Pick of the week: PION is excellent, and an early contender for shooter of the year.

You have to see it moving. It's marvellous.

It's the weapons. And the ships. You'll have your favourites but still try everything. It all feels fantastic, and even when it gets absurdly rough, I always feel like I could have done just a little better.

I favour the woman who gets a bonus to movement and starts with a chaingun, but variety is life. Scatterguns, spread blasters, absurdly powerful, penetrating lasers that triple the weight of your ship. The short range sparker seems useless until you pair it with freeze or dumbfire rockets. One cannon must be charged up, but can brutalise even larger ships if you keep calm and aim right. One missile creates a miniature black hole, and another is designed specifically for firing at a wall to splinter off a devastating cluster of missiles around the corner. It's tremendous fun, even at the chilling moment when you cross a rival who has one, and hides around corners, waiting for you to chance it.
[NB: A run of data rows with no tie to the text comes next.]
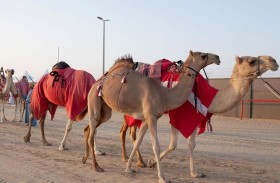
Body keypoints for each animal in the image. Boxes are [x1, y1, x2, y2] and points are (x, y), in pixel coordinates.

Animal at [81, 50, 221, 183]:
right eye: (203, 55)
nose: (218, 57)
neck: (164, 94)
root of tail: (96, 83)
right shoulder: (151, 117)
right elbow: (156, 146)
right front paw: (162, 177)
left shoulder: (146, 118)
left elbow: (138, 142)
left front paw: (129, 168)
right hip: (94, 102)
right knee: (92, 133)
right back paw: (96, 166)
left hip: (105, 111)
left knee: (88, 129)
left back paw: (85, 158)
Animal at [145, 55, 278, 178]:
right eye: (251, 61)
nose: (274, 61)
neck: (209, 96)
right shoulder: (178, 114)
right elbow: (173, 144)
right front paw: (151, 161)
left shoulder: (195, 114)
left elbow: (191, 144)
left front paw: (194, 173)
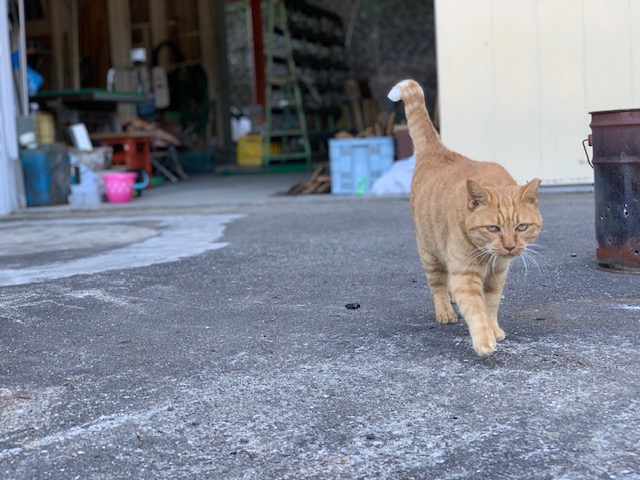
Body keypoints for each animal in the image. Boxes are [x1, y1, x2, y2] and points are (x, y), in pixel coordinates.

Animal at [388, 79, 544, 356]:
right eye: (493, 228)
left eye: (521, 227)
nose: (509, 247)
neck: (489, 258)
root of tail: (438, 151)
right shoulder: (465, 274)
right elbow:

Joint Pick of the week: Made, like everything else, in China. It's Legion War

Strategy games are nearly always too ponderous to stand a chance in UP, or too simplistic to hold my attention for long enough. This was a welcome surprise.

Forgive me for such a woolly word, but it's just so damn playable. The balance of depth and accessibility is marvelous, and turn based games very rarely hit the spot this neatly.
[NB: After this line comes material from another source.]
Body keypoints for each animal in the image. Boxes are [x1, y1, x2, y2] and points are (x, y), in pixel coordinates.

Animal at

My favourite design detail is that instead of individual units earning upgrades, each XP gain instead goes into a pool shared by all units of that type (present and future). This is a fantastic idea, as it encourages risk-taking and directly rewards using all your resources to their full instead of playing conservatively, or feeling the frustrating sting of losing your best unit because all the others are too underlevelled to match them. It also differentiates factions that start out the same - my armies might look identical to my pink neighbour's, but they've got deadly archers and berserkers, while I've turned my militia into a mass of armoured, shield-walling, self-healing Bridge Gandalfs who gain bonuses from teaming up.

The translation is consistently off, mind, but it's good enough to work.

Now might be a good time to start brushing up on the old Mandarin, viewers. Our global community might be getting a little more global before long, and I for one am looking forward to a whole new source of bewilderment and obscure joy.

*spooky coincidence, eh, world population by nation fans?